▶ **PROMPT**:
Lines where the string "linejoin" appears are to be copied from the entries below.

Collected data entries:

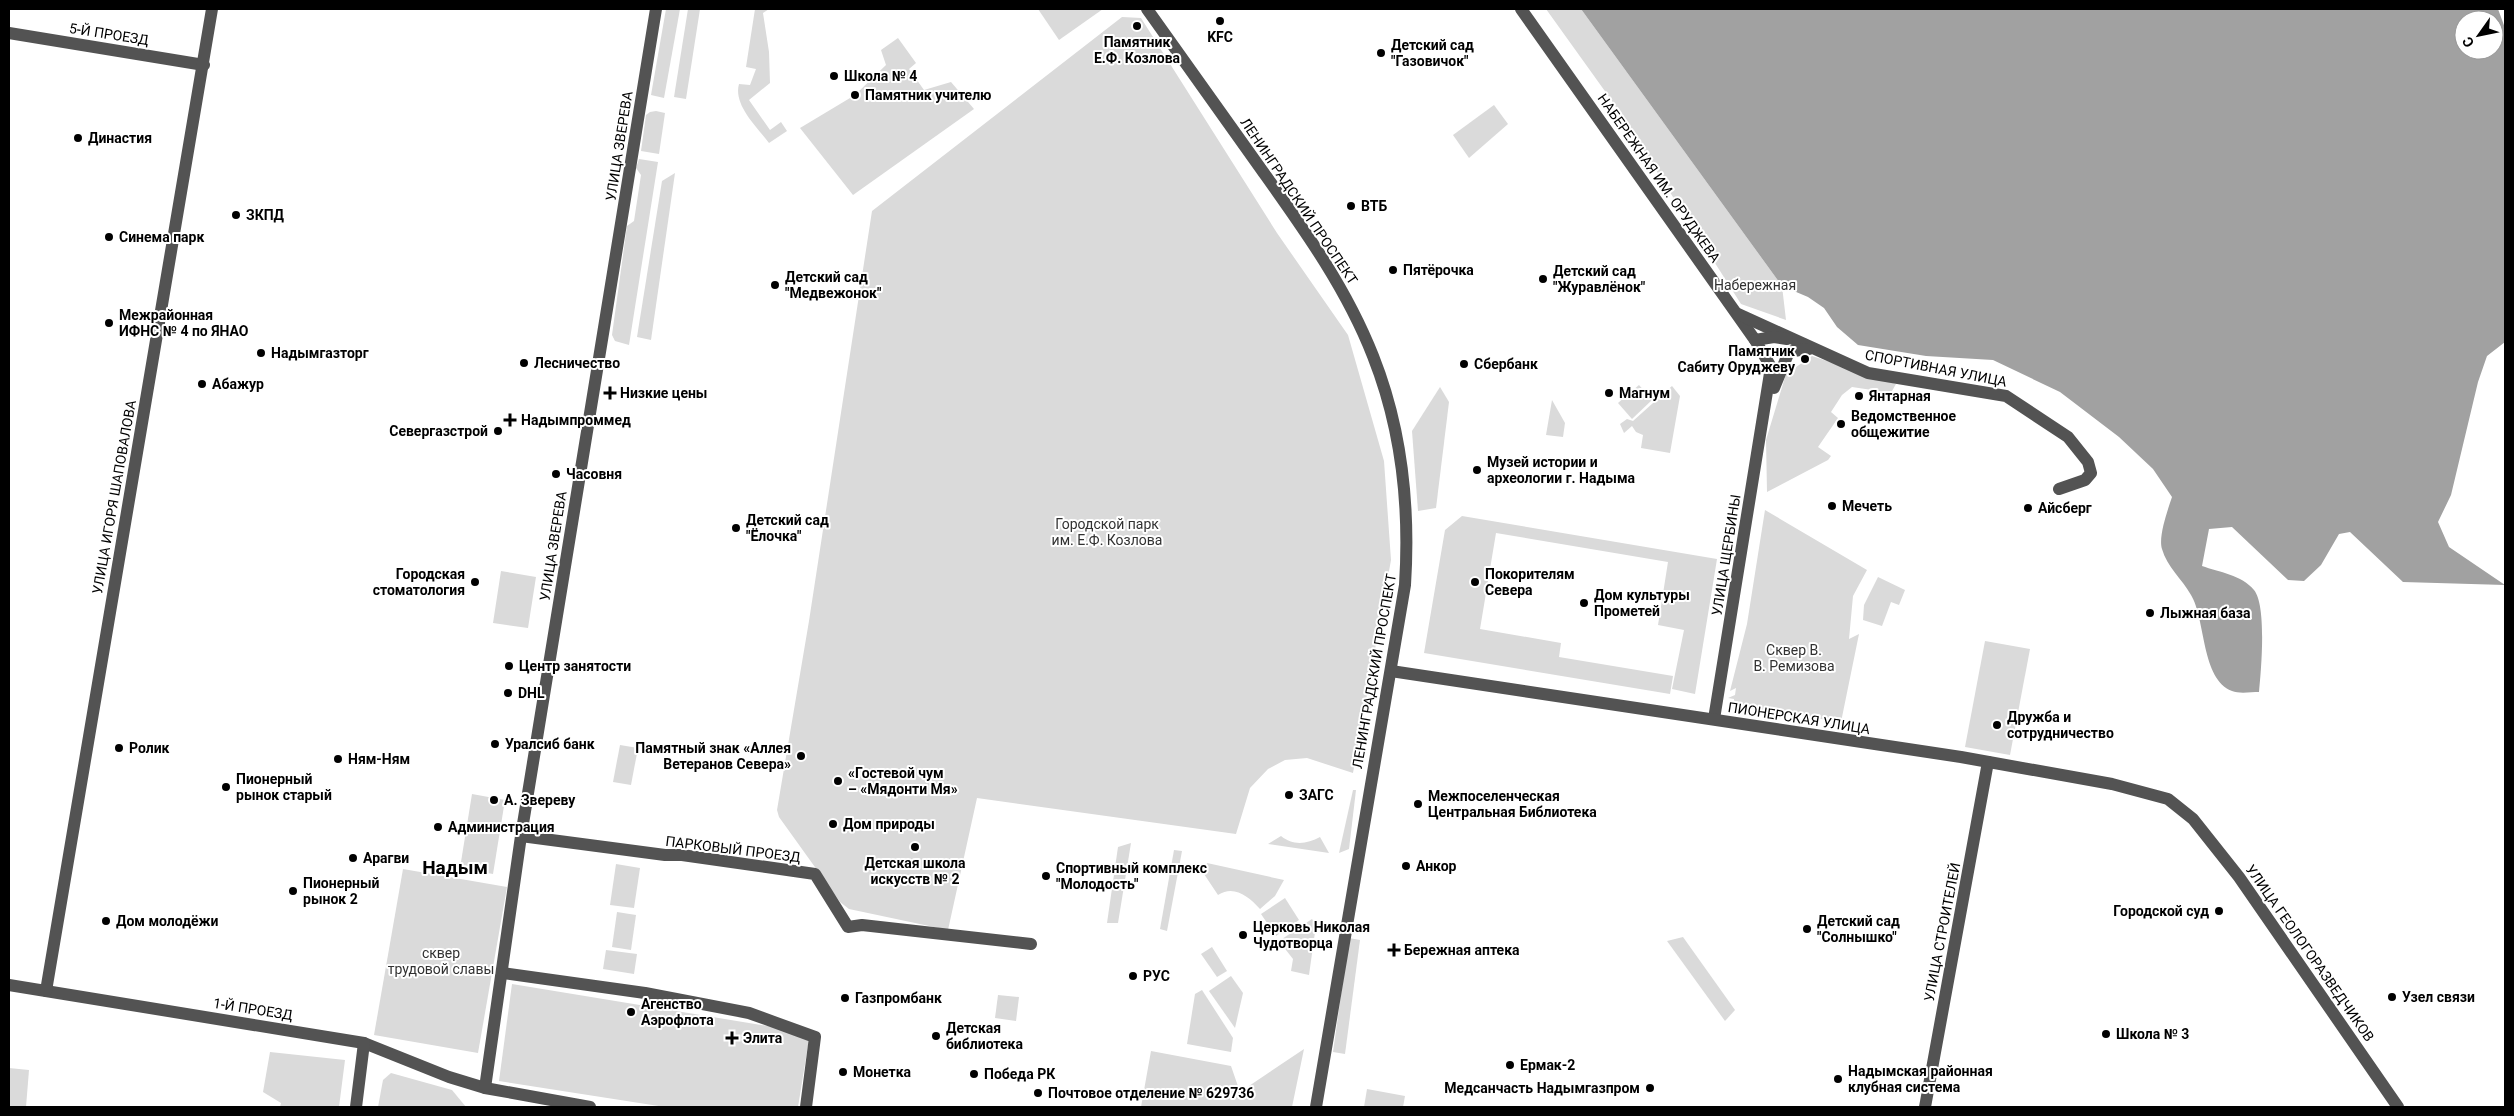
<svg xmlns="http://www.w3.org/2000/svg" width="2514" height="1116" font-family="Roboto,sans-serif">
  <rect width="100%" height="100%" fill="#fff"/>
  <g fill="#dadada">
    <polygon points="666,9 680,9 664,98 651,95"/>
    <polygon points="688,9 700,9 686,99 674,97"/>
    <path d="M755 9H769L763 13 769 52 770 83 749 100 770 130 781 122 787 131 769 143C757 127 733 105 739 84L750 85 756 69 746 67Z"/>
    <polygon points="1038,9 1103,9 1059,40"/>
    <polygon points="1546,9 1581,9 1782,286 1786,320 1741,304 1612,101"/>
    <polygon points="1122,17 1141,18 1277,233 1348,335 1384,461 1391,560 1353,773 1307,758 1285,760 1268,769 1250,788 1236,834 977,798 948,930 849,909 840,902 779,817 777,810 809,621 872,211"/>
    <polygon points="898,38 916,63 909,69 924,90 951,82 974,109 853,195 800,128 855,95 886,65 881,50"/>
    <polygon points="1494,105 1508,124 1469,158 1453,135"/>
    <polygon points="656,111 665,113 659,154 641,151 646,115 650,112"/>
    <polygon points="639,159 658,162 629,345 615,341 612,335 627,226 634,221 641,175 636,168"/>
    <polygon points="675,173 651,340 637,337 662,181"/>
    <polygon points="1812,356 1896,384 1888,398 1872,390 1852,387 1842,395 1831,412 1838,418 1818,447 1831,456 1828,460 1767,492 1766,440 1786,374"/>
    <polygon points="1639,385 1652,400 1632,419 1618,403"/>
    <polygon points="1672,386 1680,396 1670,453 1641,448 1643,435 1636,432 1632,426 1624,433 1620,424 1627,419 1633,421"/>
    <polygon points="1440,387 1449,402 1436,508 1418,511 1412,431"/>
    <polygon points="1552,400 1565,423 1563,437 1546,435"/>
    <polygon points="1765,510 1867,570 1853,596 1849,639 1859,634 1841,722 1734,706 1734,699 1728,698 1735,695 1736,688 1730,691 1747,624"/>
    <polygon points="1462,516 1717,559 1695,694 1672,689 1684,630 1658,625 1668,562 1496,533 1480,629 1561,643 1559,657 1673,676 1670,694 1424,653 1445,530"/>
    <polygon points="501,571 536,577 528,628 493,623"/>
    <polygon points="1878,577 1905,590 1899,605 1891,602 1882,626 1863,620 1864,605"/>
    <polygon points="1985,641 2030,649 2010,755 1965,747"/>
    <polygon points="620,745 638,748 631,785 613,782"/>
    <polygon points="1353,790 1356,790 1349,849 1339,853"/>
    <polygon points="472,794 505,800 493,874 460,868"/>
    <path d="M1281 836C1293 846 1307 844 1320 837L1329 853 1268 844Z"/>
    <polygon points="1131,843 1118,923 1107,923 1118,847"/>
    <polygon points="1174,850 1182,851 1167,931 1160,929"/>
    <path d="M1207 863 1284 880 1275 896 1260 909C1248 896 1234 885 1218 895L1204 874Z"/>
    <polygon points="616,864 640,868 634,908 610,905"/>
    <polygon points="403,869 507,887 478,1053 374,1035"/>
    <polygon points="1285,898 1299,920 1276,936 1261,914"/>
    <polygon points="617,912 636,915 631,950 612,947"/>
    <polygon points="1312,919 1316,925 1309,975 1291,971 1293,959 1279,941"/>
    <polygon points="1683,937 1735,1010 1725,1021 1667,941"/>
    <polygon points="1349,938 1360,940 1345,1054 1333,1052"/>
    <polygon points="1212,947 1227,971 1217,977 1201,954"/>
    <polygon points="606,950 637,954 634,974 603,969"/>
    <polygon points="1231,976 1243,993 1235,1028 1209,991"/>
    <polygon points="512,984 810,1033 798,1107 665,1107 499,1081"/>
    <polygon points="1202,990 1233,1038 1231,1052 1187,1044 1195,994"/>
    <polygon points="998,995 1019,997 1016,1021 995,1018"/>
    <polygon points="1304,1049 1292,1107 1141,1107 1151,1051 1231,1066 1240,1092"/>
    <polygon points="270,1052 345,1060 339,1107 280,1107 281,1103 263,1092"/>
    <polygon points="9,1068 29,1070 26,1107 9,1107"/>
    <polygon points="391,1073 452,1090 466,1107 378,1107 383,1080"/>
    <polygon points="1367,1089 1405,1096 1403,1107 1364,1107"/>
  </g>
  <path fill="#a1a1a1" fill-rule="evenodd" d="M1581 9H2498L2505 28V342L2487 356 2478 382 2451 495 2438 522 2449 547 2505 585 2403 582 2350 532 2339 534 2321 565 2304 581 2288 580 2232 527 2209 529 2202 566C2219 572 2242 575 2254 590 2267 606 2261 671 2259 692 2251 692 2239 694 2232 691 2201 679 2206 620 2191 595 2182 579 2167 567 2162 549 2158 537 2168 509 2172 497L2153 469 2119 437 2060 392 1993 360 1926 356 1858 345 1837 327 1824 308 1808 297 1782 286ZM2464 20H2494V50H2464Z"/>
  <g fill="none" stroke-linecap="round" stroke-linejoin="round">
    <g stroke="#535353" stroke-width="12">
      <path d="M1147 9C1185 62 1223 115 1261 169 1303 228 1346 287 1373 356 1402 429 1410 507 1405 585L1316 1107"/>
      <polyline points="1521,9 1755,340 1771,367 1714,719"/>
      <polyline points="9,33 204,65"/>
      <polyline points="1738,314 1868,373 2006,396 2068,437 2088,462 2091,473 2085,480 2059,489"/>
      <polyline points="1755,340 1774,337 1787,339"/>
      <polyline points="1774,388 1788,354 1793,351 1809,349"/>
      <polyline points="1391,671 1961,757 2112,784 2168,799 2193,819 2239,877 2398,1107"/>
      <polyline points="521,836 665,855 682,855 815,874 848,927 862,925 1031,944"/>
      <polyline points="503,973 645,993 749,1013 815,1037 806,1107"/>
      <polyline points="9,985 364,1043 449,1077 485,1088 590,1107"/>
      <polyline points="46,991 212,9"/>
      <polyline points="485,1088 521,836 656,9"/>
      <polyline points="356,1107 364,1043"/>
      <polyline points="1925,1107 1988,762"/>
    </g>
  </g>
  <g fill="#000" stroke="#fff" stroke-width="2">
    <circle cx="1220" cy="21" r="5"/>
    <circle cx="1137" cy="26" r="5"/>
    <circle cx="1381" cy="53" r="5"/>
    <circle cx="834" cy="76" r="5"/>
    <circle cx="855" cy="95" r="5"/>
    <circle cx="78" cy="138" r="5"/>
    <circle cx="1351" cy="206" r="5"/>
    <circle cx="236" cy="215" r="5"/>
    <circle cx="109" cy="237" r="5"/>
    <circle cx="1393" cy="270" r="5"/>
    <circle cx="1543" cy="279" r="5"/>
    <circle cx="775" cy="285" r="5"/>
    <circle cx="109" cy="323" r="5"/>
    <circle cx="261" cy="353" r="5"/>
    <circle cx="1805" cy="359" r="5"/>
    <circle cx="524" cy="363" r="5"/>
    <circle cx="1464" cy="364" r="5"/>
    <circle cx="202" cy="384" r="5"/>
    <path d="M607.5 385.5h5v5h5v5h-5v5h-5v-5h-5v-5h5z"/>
    <circle cx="1609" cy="393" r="5"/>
    <circle cx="1859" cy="396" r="5"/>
    <path d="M507.5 412.5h5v5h5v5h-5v5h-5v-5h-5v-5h5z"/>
    <circle cx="1841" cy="424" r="5"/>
    <circle cx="498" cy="431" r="5"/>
    <circle cx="1477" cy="470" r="5"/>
    <circle cx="556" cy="474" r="5"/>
    <circle cx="1832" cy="506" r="5"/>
    <circle cx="2028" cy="508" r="5"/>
    <circle cx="736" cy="528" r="5"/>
    <circle cx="475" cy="582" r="5"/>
    <circle cx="1475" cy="582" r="5"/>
    <circle cx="1584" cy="603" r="5"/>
    <circle cx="2150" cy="613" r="5"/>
    <circle cx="509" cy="666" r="5"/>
    <circle cx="508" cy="693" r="5"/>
    <circle cx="1997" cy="725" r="5"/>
    <circle cx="495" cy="744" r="5"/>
    <circle cx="119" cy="748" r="5"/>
    <circle cx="801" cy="756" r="5"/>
    <circle cx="338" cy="759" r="5"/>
    <circle cx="838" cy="781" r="5"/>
    <circle cx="226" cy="787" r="5"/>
    <circle cx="1289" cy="795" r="5"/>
    <circle cx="494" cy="800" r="5"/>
    <circle cx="1418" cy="804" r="5"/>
    <circle cx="833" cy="824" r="5"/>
    <circle cx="438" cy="827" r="5"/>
    <circle cx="915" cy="847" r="5"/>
    <circle cx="353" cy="858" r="5"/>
    <circle cx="1406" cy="866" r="5"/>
    <circle cx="1046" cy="876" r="5"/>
    <circle cx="293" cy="891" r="5"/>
    <circle cx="2219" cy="911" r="5"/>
    <circle cx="106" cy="921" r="5"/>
    <circle cx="1807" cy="929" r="5"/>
    <circle cx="1243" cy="935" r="5"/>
    <path d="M1391.5 942.5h5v5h5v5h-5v5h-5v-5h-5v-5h5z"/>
    <circle cx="1133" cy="976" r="5"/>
    <circle cx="2392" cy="997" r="5"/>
    <circle cx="845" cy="998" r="5"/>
    <circle cx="631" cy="1012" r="5"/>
    <circle cx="2106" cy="1034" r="5"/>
    <circle cx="936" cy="1036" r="5"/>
    <path d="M729.5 1030.5h5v5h5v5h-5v5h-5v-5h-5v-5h5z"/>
    <circle cx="1510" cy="1065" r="5"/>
    <circle cx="843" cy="1072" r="5"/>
    <circle cx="974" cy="1074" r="5"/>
    <circle cx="1838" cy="1079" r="5"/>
    <circle cx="1650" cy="1088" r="5"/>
    <circle cx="1038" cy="1093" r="5"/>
  </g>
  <g text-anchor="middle" stroke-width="4" stroke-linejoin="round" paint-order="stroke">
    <g font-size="14" fill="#000" stroke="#fff">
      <text transform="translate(109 34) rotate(9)" y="5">5-Й ПРОЕЗД</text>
      <text transform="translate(619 146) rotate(-81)" y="5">УЛИЦА ЗВЕРЕВА</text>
      <text transform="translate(1659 178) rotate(55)" y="5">НАБЕРЕЖНАЯ ИМ. ОРУДЖЕВА</text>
      <text transform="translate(1299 201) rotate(56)" y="5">ЛЕНИНГРАДСКИЙ ПРОСПЕКТ</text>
      <text transform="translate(1936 368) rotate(11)" y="5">СПОРТИВНАЯ УЛИЦА</text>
      <text transform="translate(114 497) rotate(-80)" y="5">УЛИЦА ИГОРЯ ШАПОВАЛОВА</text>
      <text transform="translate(553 546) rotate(-81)" y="5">УЛИЦА ЗВЕРЕВА</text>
      <text transform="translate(1726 555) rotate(-81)" y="5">УЛИЦА ЩЕРБИНЫ</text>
      <text transform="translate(1374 671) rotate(-80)" y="5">ЛЕНИНГРАДСКИЙ ПРОСПЕКТ</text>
      <text transform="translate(1799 718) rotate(9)" y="5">ПИОНЕРСКАЯ УЛИЦА</text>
      <text transform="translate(733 849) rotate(7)" y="5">ПАРКОВЫЙ ПРОЕЗД</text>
      <text transform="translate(1942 932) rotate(-79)" y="5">УЛИЦА СТРОИТЕЛЕЙ</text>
      <text transform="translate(2310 953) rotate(55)" y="5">УЛИЦА ГЕОЛОГОРАЗВЕДЧИКОВ</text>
      <text transform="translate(253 1009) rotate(9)" y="5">1-Й ПРОЕЗД</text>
    </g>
    <g font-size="14" font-weight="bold" fill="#000" stroke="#fff" text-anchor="start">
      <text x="1220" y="42" text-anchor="middle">KFC</text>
      <text x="1137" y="47" text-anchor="middle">Памятник<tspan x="1137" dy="16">Е.Ф. Козлова</tspan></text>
      <text x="1391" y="50">Детский сад<tspan x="1391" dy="16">"Газовичок"</tspan></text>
      <text x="844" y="81">Школа № 4</text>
      <text x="865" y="100">Памятник учителю</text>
      <text x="88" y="143">Династия</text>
      <text x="1361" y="211">ВТБ</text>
      <text x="246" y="220">ЗКПД</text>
      <text x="119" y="242">Синема парк</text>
      <text x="1403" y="275">Пятёрочка</text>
      <text x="1553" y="276">Детский сад<tspan x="1553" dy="16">"Журавлёнок"</tspan></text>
      <text x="785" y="282">Детский сад<tspan x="785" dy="16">"Медвежонок"</tspan></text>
      <text x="119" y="320">Межрайонная<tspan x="119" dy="16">ИФНС № 4 по ЯНАО</tspan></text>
      <text x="1795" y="356" text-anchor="end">Памятник<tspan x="1795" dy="16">Сабиту Оруджеву</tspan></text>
      <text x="271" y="358">Надымгазторг</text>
      <text x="534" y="368">Лесничество</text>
      <text x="1474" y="369">Сбербанк</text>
      <text x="212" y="389">Абажур</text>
      <text x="620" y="398">Низкие цены</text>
      <text x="1619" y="398">Магнум</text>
      <text x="1869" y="401">Янтарная</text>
      <text x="1851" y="421">Ведомственное<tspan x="1851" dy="16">общежитие</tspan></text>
      <text x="521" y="425">Надымпроммед</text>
      <text x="488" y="436" text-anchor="end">Севергазстрой</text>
      <text x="1487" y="467">Музей истории и<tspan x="1487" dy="16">археологии г. Надыма</tspan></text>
      <text x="566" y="479">Часовня</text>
      <text x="1842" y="511">Мечеть</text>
      <text x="2038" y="513">Айсберг</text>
      <text x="746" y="525">Детский сад<tspan x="746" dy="16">"Ёлочка"</tspan></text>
      <text x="465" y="579" text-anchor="end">Городская<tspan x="465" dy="16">стоматология</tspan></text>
      <text x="1485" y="579">Покорителям<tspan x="1485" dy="16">Севера</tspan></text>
      <text x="1594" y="600">Дом культуры<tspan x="1594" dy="16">Прометей</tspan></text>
      <text x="2160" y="618">Лыжная база</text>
      <text x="519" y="671">Центр занятости</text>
      <text x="518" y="698">DHL</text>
      <text x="2007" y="722">Дружба и<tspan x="2007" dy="16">сотрудничество</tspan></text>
      <text x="505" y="749">Уралсиб банк</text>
      <text x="129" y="753">Ролик</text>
      <text x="791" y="753" text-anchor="end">Памятный знак «Аллея<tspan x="791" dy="16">Ветеранов Севера»</tspan></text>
      <text x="348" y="764">Ням-Ням</text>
      <text x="848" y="778">«Гостевой чум<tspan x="848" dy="16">– «Мядонти Мя»</tspan></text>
      <text x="236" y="784">Пионерный<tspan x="236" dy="16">рынок старый</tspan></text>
      <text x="1299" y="800">ЗАГС</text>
      <text x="1428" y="801">Межпоселенческая<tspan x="1428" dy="16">Центральная Библиотека</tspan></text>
      <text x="504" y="805">А. Звереву</text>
      <text x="843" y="829">Дом природы</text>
      <text x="448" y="832">Администрация</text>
      <text x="363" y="863">Арагви</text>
      <text x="915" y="868" text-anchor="middle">Детская школа<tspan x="915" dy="16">искусств № 2</tspan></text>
      <text x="1416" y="871">Анкор</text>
      <text x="1056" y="873">Спортивный комплекс<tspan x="1056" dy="16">"Молодость"</tspan></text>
      <text x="303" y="888">Пионерный<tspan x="303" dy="16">рынок 2</tspan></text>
      <text x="2209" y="916" text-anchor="end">Городской суд</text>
      <text x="116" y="926">Дом молодёжи</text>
      <text x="1817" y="926">Детский сад<tspan x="1817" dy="16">"Солнышко"</tspan></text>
      <text x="1253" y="932">Церковь Николая<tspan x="1253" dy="16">Чудотворца</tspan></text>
      <text x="1404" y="955">Бережная аптека</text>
      <text x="1143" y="981">РУС</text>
      <text x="2402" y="1002">Узел связи</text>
      <text x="855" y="1003">Газпромбанк</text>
      <text x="641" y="1009">Агенство<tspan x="641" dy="16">Аэрофлота</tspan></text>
      <text x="946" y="1033">Детская<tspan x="946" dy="16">библиотека</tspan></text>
      <text x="2116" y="1039">Школа № 3</text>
      <text x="743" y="1043">Элита</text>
      <text x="1520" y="1070">Ермак-2</text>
      <text x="1848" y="1076">Надымская районная<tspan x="1848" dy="16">клубная система</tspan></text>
      <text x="853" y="1077">Монетка</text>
      <text x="984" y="1079">Победа РК</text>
      <text x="1640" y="1093" text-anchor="end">Медсанчасть Надымгазпром</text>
      <text x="1048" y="1098">Почтовое отделение № 629736</text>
    </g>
    <g font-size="14" fill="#313131" stroke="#fff">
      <text x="1755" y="290">Набережная</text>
      <text x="1107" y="529">Городской парк<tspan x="1107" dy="16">им. Е.Ф. Козлова</tspan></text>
      <text x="1794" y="655">Сквер В.<tspan x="1794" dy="16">В. Ремизова</tspan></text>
      <text x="441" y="958">сквер<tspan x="441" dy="16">трудовой славы</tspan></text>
    </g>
    <g font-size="19" font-weight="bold" fill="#000" stroke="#fff">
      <text x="455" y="874">Надым</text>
    </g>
  </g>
  <rect width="2514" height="1116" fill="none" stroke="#000000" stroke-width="20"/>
  <g transform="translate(2479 35) rotate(237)"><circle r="24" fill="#ffffff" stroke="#999999"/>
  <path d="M0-4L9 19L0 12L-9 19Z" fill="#000000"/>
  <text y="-8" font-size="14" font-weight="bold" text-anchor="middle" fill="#000000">С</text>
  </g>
</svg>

▶ **RESULT OF THIS TASK**:
  <g fill="none" stroke-linecap="round" stroke-linejoin="round">
  <g text-anchor="middle" stroke-width="4" stroke-linejoin="round" paint-order="stroke">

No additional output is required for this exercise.